X-URBANISM
Mario Gandelsonas
Studies on the american grids, how to speak about cities, through their radical substances.
Los Angeles
The uniquely American one-mile grid, the relentless continental grid that organizes the megalopolis, is seen in contrast to the urban grids and the boulevards
Boston - The Head and the neck
Alternating sector of urban fabric and fields - with or without building objects - form the head of Boston. The neck, can seen as the result of the overlapping of different grids. Interventions made after World War II have deeply affected the morphology of Boston, erasing entire areas of the close-knit fabrid of the seventeenth and eighteenth centuries and replacing them with Modernist-inspired building developments.
The result is a series of discontinuous radical sectors of fabric alternating with sectors of objects in a field revealed by the analytical drawings. The peculiar topographic history of Boston (the leving of hills and the filling of Back Bay ) might partially explain the different degrees of resistance to change that characterize the historical fabric of Beacon Hill, for instance.
New Heaven
The original plan of New Heaven contained elements that should both insure the survival of the original grid - an oversized nine-square grid (825 total square feet) with a common green in the center - while also generating a new order for its development, several diagonal streets leading outward from the core. The radial field system surrounding the nine-square grid persists in the plan of New Heaven today.
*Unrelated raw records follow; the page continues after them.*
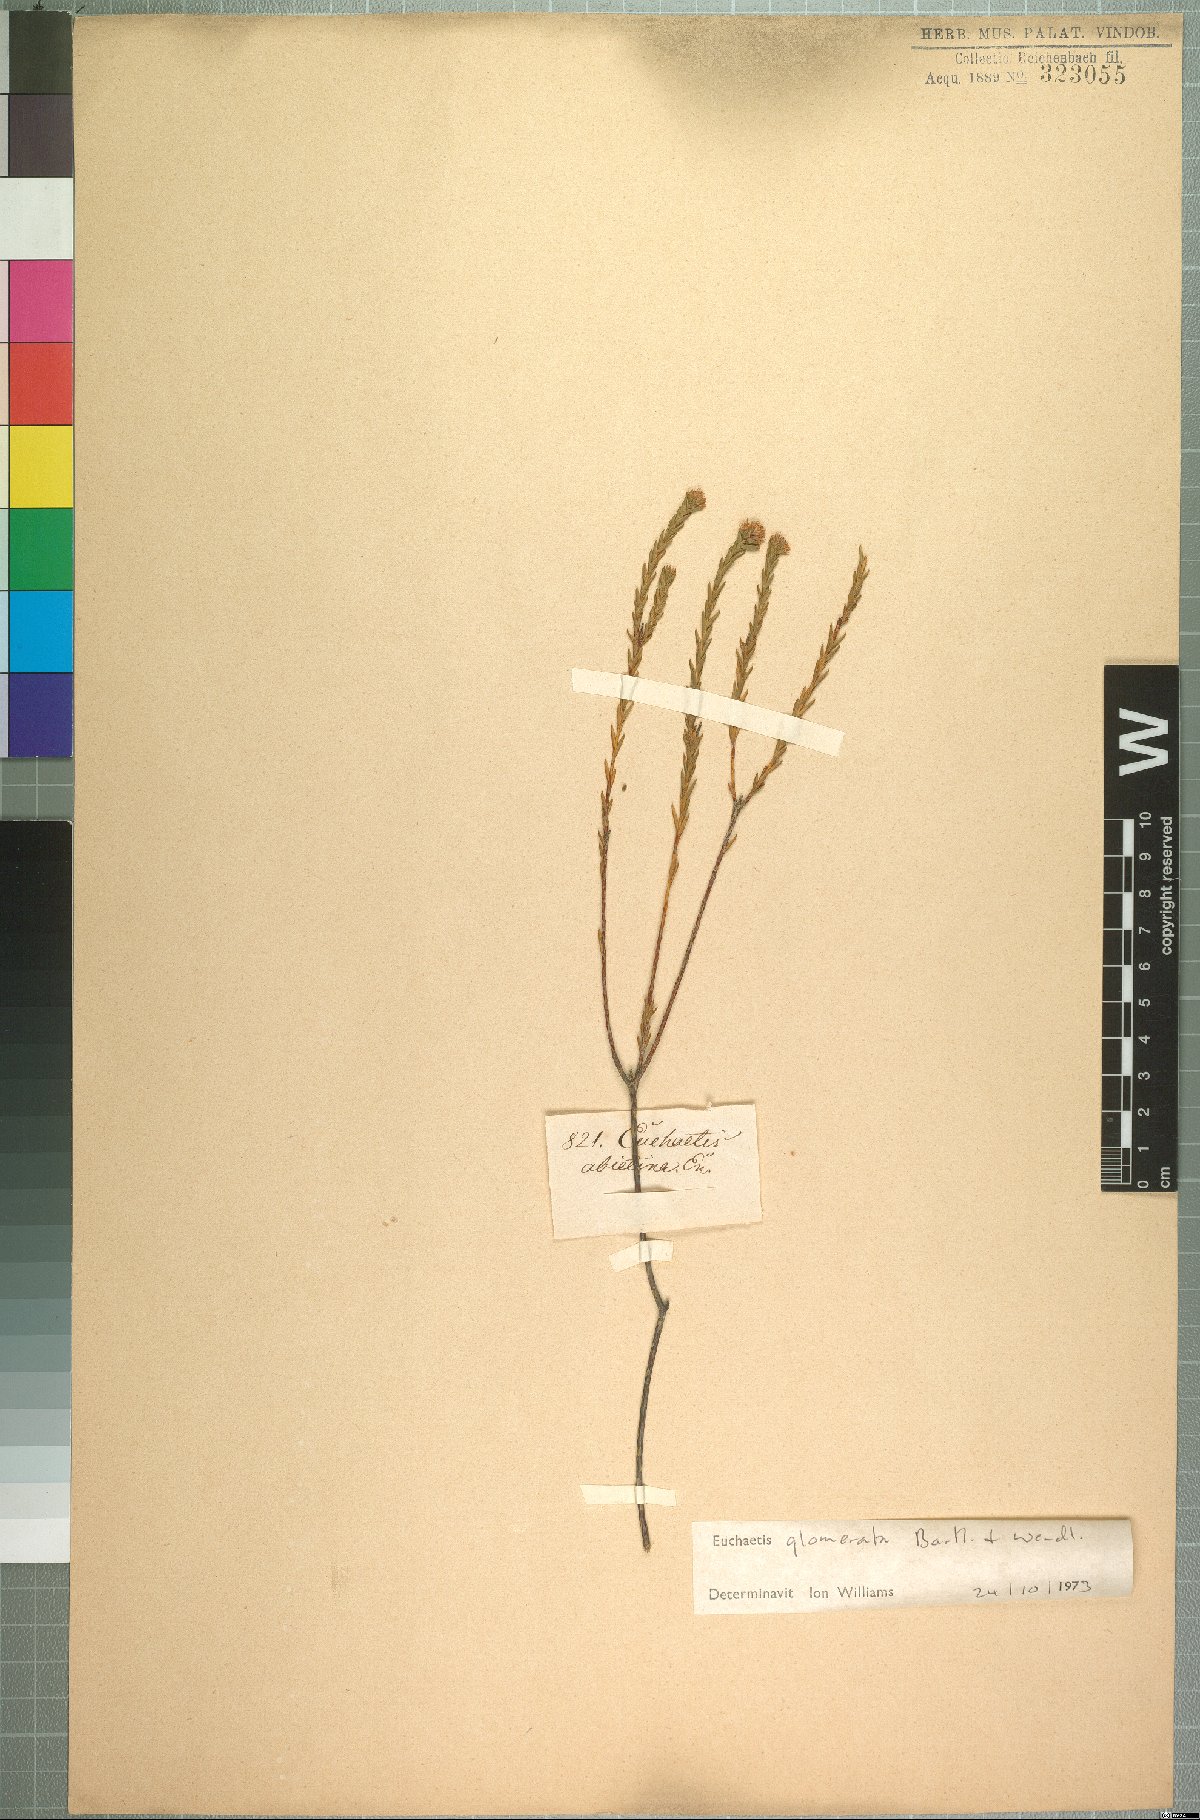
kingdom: Plantae
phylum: Tracheophyta
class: Magnoliopsida
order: Sapindales
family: Rutaceae
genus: Euchaetis
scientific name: Euchaetis glomerata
However, this description represents only a simple, perceptual understanding of the city.
Chicago
While the neutral geometric grid and the regular "beat" of intersections in the city of Chicago imply continuous movement, the accidents of the plan produce changing rythms and interruptions where movement stops.
The Ink drawings
he series of ink drawings examine two situations that produce these interruptions of the one-mile grid : the effect of the multiple diagonals that crisscross the plan, and the effect of topographic changes.